Looks so lovely, Annabel. Seems like a very low key lifestyle. I love Hawai’i, which has many of the same qualities. It would be difficult to chose between the too. Noosa sounds quite perfect.
You know I’m coming to visit you in Hawai’i one day don’t you?! I’ve never been but think of it as beautiful as New Zealand but with hotter weather:)
I think the telling phrase in your post is ‘the perfect place for me and my family right now’ – I’m there too, but I’m miles from my beloved sea, high in the hills and surrounded by bush. For now this is our perfect place… sublime, but so different to yours.
Our eldest made the trek north and lives in Brisbane now – her fave spot a bit further north is Maleny, followed closely by Caloundra…. I’m pretty sure she would agree with you re ‘perfect place’, and who knows, I might join her one day.
Those long hikes and beautiful beaches sound pretty perfect.
Hi Cate, fingers crossed and if you do visit you have to come to say gidday:) Maleny is further south but inland slightly in the hinterland which is also stunning.
Sounds like you found a paradise on earth to live in. It also sounds a bit like Southern California except without the koalas. Hikes, beautiful beaches, surfing, rivers, national parks, etc. Great that your kids are growing up in a wonderful place like Noosa. On the other hand, don’t you ever miss the English mist and rain? Not even a little bit?
Oh I’m bad I don’t miss much about England at all except cheap flights to Europe and easy holidays in France!
A travel writers’ retreat is a GREAT idea. (Late Bloomer’s suggestion).
I enjoyed the virtual tour of Noosa and know that you kid us not Annabel. Australia really does have some amazing attributes.
Hi Anthea, ooooh, I like the idea of that too.
No doubt about it – Noosa is the best. Add the fact that there are no crocs, great surf, low population, great schools, great public transport and low crime rates.
Noosa is lifestyle choice 101. There are some sacrifices about living here… but i can’t think of them!
Lol, great to see you here and lovely to meet another Noosa fan. Well, it can be hard to find interesting work here but if you have your own business and can work from anywhere you’re sorted:)
We love the sunshine coast!
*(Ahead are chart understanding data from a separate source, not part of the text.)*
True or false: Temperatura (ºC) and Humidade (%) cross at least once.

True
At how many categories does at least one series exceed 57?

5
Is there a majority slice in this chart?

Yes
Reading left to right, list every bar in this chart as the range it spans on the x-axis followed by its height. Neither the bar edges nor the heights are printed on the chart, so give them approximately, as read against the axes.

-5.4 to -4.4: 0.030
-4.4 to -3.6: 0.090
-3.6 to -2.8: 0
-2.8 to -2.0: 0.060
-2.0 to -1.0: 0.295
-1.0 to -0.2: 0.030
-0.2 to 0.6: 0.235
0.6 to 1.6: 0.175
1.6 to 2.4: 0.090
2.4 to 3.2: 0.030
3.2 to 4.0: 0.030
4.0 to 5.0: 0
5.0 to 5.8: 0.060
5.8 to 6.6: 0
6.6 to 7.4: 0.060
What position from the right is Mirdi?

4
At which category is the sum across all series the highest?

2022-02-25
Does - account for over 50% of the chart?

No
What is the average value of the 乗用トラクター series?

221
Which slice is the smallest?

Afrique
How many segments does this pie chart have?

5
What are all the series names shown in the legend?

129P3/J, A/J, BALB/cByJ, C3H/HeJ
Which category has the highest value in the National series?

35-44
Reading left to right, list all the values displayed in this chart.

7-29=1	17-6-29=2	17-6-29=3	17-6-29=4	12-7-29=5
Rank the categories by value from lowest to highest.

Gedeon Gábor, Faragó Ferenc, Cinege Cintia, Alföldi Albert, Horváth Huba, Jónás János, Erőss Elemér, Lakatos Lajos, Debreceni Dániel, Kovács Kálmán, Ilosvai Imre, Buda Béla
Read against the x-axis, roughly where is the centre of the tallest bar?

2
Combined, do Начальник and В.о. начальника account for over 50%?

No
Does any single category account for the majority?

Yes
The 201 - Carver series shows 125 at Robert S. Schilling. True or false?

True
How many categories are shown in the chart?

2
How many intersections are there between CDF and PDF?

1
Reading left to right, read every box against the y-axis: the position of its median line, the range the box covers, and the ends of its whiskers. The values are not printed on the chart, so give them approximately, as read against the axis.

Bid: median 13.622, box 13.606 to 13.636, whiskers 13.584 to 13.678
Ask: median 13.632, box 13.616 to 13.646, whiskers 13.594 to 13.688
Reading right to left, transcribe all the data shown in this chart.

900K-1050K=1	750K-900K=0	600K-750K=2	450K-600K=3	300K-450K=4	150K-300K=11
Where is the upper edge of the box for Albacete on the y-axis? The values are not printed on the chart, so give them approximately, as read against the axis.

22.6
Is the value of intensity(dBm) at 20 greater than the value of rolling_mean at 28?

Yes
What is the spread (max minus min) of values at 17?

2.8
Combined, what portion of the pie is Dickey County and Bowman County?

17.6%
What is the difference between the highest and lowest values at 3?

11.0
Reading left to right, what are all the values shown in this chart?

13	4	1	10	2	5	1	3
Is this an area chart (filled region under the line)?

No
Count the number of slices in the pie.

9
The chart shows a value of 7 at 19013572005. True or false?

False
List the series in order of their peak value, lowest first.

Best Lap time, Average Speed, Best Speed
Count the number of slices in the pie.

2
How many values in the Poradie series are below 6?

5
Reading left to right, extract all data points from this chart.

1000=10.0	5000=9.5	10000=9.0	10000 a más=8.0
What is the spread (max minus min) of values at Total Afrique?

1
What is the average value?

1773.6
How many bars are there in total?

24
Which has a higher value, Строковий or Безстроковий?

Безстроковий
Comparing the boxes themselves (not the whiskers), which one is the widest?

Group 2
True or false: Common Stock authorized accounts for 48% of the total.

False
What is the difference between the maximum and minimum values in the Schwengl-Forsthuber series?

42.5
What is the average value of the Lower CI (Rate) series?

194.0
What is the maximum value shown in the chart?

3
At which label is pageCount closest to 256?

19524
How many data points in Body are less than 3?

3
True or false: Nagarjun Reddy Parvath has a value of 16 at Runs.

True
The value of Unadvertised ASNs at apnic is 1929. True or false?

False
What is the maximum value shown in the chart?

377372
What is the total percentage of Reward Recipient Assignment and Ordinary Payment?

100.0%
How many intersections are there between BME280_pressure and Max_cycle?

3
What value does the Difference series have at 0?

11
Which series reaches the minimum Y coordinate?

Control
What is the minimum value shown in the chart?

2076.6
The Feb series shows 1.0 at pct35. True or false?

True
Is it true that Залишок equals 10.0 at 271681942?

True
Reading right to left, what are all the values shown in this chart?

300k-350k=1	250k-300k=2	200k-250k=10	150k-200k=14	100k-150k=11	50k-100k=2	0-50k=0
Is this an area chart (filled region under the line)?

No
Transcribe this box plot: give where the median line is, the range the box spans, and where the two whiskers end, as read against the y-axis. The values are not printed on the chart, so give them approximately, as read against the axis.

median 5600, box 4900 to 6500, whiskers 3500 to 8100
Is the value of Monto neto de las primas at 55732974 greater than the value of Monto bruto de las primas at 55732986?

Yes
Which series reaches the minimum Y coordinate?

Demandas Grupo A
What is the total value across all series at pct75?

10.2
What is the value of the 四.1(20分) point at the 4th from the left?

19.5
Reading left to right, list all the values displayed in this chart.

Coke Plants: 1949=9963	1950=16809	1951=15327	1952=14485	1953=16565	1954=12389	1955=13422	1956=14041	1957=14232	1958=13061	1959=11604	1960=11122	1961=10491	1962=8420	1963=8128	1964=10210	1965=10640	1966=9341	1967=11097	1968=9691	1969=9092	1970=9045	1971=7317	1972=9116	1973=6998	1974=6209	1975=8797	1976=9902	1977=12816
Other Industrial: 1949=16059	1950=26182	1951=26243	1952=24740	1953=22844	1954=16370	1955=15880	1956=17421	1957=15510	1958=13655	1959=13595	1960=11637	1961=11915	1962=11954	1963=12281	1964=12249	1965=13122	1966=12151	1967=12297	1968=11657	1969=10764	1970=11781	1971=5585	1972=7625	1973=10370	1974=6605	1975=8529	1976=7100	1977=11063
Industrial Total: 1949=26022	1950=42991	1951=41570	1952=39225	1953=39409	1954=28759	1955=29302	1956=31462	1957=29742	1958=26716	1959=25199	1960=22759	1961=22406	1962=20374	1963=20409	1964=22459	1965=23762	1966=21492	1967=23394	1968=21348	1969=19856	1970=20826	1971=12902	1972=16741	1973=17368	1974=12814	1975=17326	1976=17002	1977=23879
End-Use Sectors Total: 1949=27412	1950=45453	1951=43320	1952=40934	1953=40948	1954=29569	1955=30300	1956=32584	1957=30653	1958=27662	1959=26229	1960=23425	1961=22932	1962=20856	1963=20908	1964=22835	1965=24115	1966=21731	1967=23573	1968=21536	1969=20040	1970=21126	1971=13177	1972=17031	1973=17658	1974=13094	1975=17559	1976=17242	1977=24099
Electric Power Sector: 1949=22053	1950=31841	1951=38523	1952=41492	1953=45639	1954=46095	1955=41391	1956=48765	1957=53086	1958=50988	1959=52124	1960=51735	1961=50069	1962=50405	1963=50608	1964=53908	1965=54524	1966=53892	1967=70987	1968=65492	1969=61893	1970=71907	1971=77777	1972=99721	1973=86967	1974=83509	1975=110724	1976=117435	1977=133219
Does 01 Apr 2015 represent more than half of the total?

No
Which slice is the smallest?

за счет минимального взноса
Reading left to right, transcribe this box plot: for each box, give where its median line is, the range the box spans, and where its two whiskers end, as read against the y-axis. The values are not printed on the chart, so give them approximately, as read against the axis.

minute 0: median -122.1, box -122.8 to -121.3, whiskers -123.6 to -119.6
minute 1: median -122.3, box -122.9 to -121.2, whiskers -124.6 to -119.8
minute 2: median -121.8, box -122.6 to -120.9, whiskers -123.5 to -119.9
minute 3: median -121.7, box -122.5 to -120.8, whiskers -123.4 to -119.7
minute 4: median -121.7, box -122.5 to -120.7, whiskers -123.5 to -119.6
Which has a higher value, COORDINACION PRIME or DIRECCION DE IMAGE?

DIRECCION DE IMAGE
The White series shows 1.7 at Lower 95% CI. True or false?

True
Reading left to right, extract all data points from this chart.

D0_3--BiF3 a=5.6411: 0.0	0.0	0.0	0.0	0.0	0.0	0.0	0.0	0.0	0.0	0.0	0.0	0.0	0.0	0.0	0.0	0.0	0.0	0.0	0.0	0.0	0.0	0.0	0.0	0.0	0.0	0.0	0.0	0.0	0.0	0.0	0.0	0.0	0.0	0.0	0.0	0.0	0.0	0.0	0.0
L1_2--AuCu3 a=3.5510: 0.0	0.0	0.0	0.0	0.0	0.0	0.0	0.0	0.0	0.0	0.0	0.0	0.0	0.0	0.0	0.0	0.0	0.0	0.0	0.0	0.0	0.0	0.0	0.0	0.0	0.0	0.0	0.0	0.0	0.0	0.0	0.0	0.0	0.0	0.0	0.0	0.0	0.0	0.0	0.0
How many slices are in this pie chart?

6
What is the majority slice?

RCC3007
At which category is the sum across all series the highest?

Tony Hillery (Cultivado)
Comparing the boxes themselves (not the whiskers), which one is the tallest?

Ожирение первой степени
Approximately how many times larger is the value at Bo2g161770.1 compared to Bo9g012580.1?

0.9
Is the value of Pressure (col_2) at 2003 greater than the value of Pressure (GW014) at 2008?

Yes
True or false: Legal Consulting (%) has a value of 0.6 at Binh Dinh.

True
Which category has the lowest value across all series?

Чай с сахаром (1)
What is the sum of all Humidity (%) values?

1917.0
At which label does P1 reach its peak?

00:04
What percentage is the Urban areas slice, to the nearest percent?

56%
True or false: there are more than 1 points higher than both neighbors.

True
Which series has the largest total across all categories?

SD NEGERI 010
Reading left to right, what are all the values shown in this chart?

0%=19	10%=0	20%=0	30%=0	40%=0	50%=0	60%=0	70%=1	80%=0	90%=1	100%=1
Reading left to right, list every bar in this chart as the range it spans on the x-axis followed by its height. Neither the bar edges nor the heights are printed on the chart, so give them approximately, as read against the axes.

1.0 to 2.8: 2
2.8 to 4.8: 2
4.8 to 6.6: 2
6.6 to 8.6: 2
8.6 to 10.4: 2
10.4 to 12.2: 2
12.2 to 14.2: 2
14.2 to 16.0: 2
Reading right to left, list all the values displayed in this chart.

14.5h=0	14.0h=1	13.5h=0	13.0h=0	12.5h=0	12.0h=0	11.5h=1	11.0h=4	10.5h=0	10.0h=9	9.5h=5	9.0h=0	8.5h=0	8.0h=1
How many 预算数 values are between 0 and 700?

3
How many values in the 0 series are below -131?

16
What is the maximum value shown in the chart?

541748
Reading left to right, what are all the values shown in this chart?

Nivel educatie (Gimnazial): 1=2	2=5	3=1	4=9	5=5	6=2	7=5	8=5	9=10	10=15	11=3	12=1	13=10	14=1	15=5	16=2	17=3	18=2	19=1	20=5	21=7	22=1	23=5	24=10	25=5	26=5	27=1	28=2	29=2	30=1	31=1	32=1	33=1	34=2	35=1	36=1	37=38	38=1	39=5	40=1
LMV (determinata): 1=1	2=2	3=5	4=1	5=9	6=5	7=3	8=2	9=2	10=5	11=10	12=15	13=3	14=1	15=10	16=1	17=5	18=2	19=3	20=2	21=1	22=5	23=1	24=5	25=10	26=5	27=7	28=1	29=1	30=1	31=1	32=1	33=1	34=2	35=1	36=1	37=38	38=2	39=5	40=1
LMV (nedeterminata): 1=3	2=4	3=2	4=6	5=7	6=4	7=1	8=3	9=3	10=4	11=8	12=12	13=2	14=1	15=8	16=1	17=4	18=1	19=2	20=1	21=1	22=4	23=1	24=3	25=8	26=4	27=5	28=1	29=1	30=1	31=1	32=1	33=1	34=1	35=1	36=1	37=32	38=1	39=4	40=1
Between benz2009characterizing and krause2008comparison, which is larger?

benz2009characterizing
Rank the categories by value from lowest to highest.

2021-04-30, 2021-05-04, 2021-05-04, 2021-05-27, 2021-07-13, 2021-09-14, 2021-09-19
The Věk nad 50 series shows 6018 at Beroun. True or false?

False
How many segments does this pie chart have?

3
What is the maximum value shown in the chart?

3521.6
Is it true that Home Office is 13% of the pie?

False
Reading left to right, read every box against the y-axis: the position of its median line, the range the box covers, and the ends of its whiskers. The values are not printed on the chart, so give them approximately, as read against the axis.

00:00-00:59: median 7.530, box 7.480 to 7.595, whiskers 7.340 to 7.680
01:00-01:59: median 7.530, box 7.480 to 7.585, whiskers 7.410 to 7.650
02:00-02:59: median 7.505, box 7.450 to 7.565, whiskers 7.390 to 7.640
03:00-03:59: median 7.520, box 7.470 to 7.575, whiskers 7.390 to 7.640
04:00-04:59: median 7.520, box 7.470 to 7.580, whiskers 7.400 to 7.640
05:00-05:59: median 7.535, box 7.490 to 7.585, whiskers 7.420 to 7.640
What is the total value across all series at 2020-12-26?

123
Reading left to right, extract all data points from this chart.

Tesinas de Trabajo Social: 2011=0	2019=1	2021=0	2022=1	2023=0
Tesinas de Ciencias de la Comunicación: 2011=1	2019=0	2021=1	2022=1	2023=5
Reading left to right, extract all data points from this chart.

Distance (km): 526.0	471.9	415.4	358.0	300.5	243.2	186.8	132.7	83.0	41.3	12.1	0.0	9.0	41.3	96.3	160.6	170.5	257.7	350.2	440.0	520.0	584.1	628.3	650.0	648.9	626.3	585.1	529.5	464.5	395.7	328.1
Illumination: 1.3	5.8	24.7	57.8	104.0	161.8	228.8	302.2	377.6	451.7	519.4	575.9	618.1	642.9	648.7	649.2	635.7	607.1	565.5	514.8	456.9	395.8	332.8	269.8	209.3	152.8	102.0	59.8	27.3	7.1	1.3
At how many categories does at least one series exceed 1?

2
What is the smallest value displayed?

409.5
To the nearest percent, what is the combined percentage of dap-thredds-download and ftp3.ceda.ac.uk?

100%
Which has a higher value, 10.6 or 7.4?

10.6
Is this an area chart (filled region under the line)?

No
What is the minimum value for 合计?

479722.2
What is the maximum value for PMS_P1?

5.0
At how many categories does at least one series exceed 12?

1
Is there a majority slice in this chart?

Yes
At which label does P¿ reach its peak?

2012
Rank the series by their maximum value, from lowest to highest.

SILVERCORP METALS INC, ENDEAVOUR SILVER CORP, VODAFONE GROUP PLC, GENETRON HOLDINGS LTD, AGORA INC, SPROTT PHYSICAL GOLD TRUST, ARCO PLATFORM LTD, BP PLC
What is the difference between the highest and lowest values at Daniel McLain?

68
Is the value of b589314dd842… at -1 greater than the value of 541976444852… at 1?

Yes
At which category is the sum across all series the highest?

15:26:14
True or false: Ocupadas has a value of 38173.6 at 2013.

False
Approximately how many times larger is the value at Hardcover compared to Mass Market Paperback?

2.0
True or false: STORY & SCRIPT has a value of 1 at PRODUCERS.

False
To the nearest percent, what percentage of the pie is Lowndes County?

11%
We love the beaches, the sun, the lifestyle and the relaxed feeling that is here!
Thanks for your noosa australia travel guide.
Ooof! That was a good dose of homesickness! I am currently a passionate and proud New Yorker, but I consider the northern end of the Sunshine Coast to be absolutely sacred. I grew up in Tuchekoi, went to Sunshine Beach State School, stayed with my grandparents in Tewantin and Eumundi and listened to my dad play music all over! Australian’s are the luckiest people on the planet, and beautiful Noosa is testament to that. Thanks for sharing your home!
Agree in triplicate. Noosa is gorgeous. There’s something for everyone and we get up there as much as we can. I keep trying to talk hubby into consultancy so we can base ourselves up there. Lucky Candys.
I only spent a few days passing through Noosa back in 2005 and loved it and always considered it a place I could stay long term. Just a shame that the visa for living in Australia is so tough to get, especially if you have a nomad’s work history!
Very interested about Noosa, would appreciate if I could get a magazine, telling u about it more. Thank u looking forward to that.